In many courses faculty will provide students with spoken feedback during the class. This is a common practice and makes sense, but it is important to think through how to also document the main points of this kind of feedback for the student so they can return to it over time. One suggestion is to take notes during class and send a summary of your comments to each student in Cavnas via an email. Remember that any Zoom meeting can be recorded and might offer a great way to provide students documentation of comments from you as well as their peers.
Remember that Canvas makes it easy for faculty to document feedback using the SpeedGrader feature in Assigments. Rubrics are a great way to assist faculty in focusing their feedback to specific elements of the assignment and to make clear the connection to the course learning outcomes. It is possible to provide students with written, audio, and/or video feedback on Canvas.
5. Make the most of your first class
At Columbia College Chicago, for a vast majority of our course the first class meeting is the same as the first whole week of class. Not only should you plan to use all of the time scheduled, but rather than using the time to simply read aloud from the syllabus, we advise you to hit the ground running.

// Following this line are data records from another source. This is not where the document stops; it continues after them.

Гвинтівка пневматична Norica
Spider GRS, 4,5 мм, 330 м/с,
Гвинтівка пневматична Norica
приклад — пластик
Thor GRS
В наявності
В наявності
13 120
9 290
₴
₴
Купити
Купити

Rather than present information via some sort of lecture, plan an activity. Get them talking with and to each other. Invite them to share what they expect from the course, from you, and from each other. Discuss how their expectations align with the course as you’ve imagined it. Consider ways of discussing options. You could do any number of things, but the idea is to think of this as your first opportunity to show students how they will engage with each other, with you, and the material.
It is fine to go over what the class covers, as well as some general expectations, but the more you can get the students excited about the course—about what they’ll do, who is in the room, who you are—the more likely they are to engage and learn.
- How to Teach a Good First Day of Class
- 10 Ideas for the First Day of Class
- 101 Things You Can Do in the First Three Weeks of Class
Faculty Development Session Videos
Empathic Empowerment: Flexibility in Support of Completion
In this session, Ames Hawkins, Associate Provost for Faculty Research and Development, and Sharon Bloyd-Peshkin, Associate Professor, will present some of the ways a concept of empathic empowerment has guided how they have revised course structure and assessment to better support student course completion. As a conscious effort to move toward a more DEI-transformed pedagogy, empathic empowerment involves including flexibility in a course without sacrificing intellectual rigor. Hawkins and Bloyd-Peshkin will discuss strategies such as rethinking attendance and participation grades, building in student choice that isn’t just about topic selection, creating a course-specific extension plan, and developing an ethical and equitable approach for those end-of-semester ‘hail mary’ efforts. Participants will have a chance to discuss their ideas and plans with other in breakout groups and are encouraged to bring questions/ideas/approaches we can talk through together.